Do you remember your high school experience? Were you stuffing emotions? Hiding out?
For many students going back to school in August is not a pleasant or welcoming experience. Some others look forward to going back school to get away from their homes filled with chaos and turmoil, hoping to find a safe space to be who they are and to possibly share what’s going on in their lives.
I know that I used high school as my respite thirty plus years ago. I loved being at school and couldn’t wait to get back in August for volleyball practice and to connect with my friends and teachers. I had a heavy bag of emotions that I was carrying around. It was the 1980’s and talking about what was going on in your life wasn’t commonplace. In fact the tools that I acquired by the time I was in high school that I could access in my emotional coping belt were based on shame. Not saying anything for fear of judgment from others or for speaking about a family “secret”.
I was living with fear and anxiety on a daily basis but no one knew because another one of my tools was to immerse myself into school and activities and be the best that I could be in all of my endeavors. This probably showed up as frenetic energy and my peers thought I was always trying to beat out the next girl in sports. If they only knew what was in my bag. I am grateful that I channeled my fears into something positive, but I was far from peaceful.
One of my brilliant life coaches along the way said once, “Lead from your wounds”.

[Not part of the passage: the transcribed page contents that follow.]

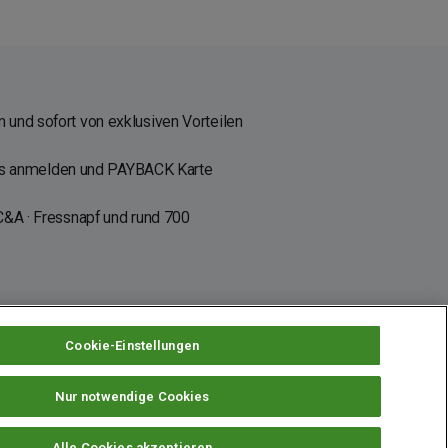
 und sofort von exklusiven Vorteilen
os anmelden und PAYBACK Karte
C&A · Fressnapf und rund 700
Cookie-Einstellungen
Nur notwendige Cookies
instellungen
Alle Cookies akzeptieren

I embodied that quote and realized that I could be an offer to others going through tough times and possibly heal some of my own wounds. I designed a class and a program that would address the concerns of young people and help them “lighten their load” so that they may thrive on life’s journey not just settle for mediocrity. The class is called REAL (Reality Education about Life) and the program is called Reality Check.

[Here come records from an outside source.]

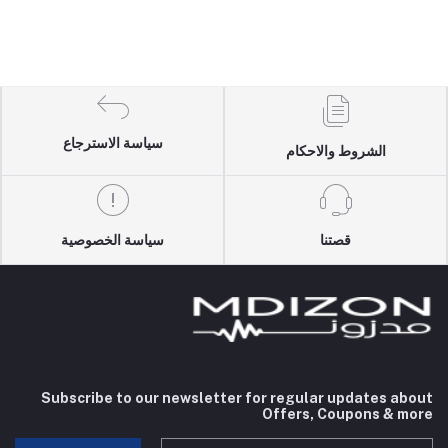
سياسة الاسترجاع
الشروط والاحكام
قصتنا
سياسة الخصوصية
Subscribe to our newsletter for regular updates about
Offers, Coupons & more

During our Reality Check program, we use an actual bag as a metaphor to show the effects of stuffing emotionsto our students. We use props like foam bricks to show what goes into the bag on a typical day for a student in middle or high school. Bricks printed with words like anxiety, fear, depression, perfection, sadness, and anger all attribute to a heavy load to carry around for a young person. We also teach tools for dealing with a heavy bag and how to lighten things up.
Some of these tools suggest talking with a teacher that the student feels safe with, speaking with a school counselor, journaling feelings and experiences daily, learning to shift their moods through music or art. The biggest challenge for the student is getting past the fear of judgment and realizing that they are not alone in their struggles. That each one of us has a story and our own bag of emotions that we carry around, we are not special in that regard. During our Reality Check program our intention is for the students and adult volunteers to realize that their story doesn’t have to define them and that they have choices that are available to lighten their load and help them live peacefully.
As we embark on another school year, how can you support the young people in your life? By emptying some of that bag that you or they may be carrying around? Let us all look at how we can lighten our loads in order to live with more peace and connection.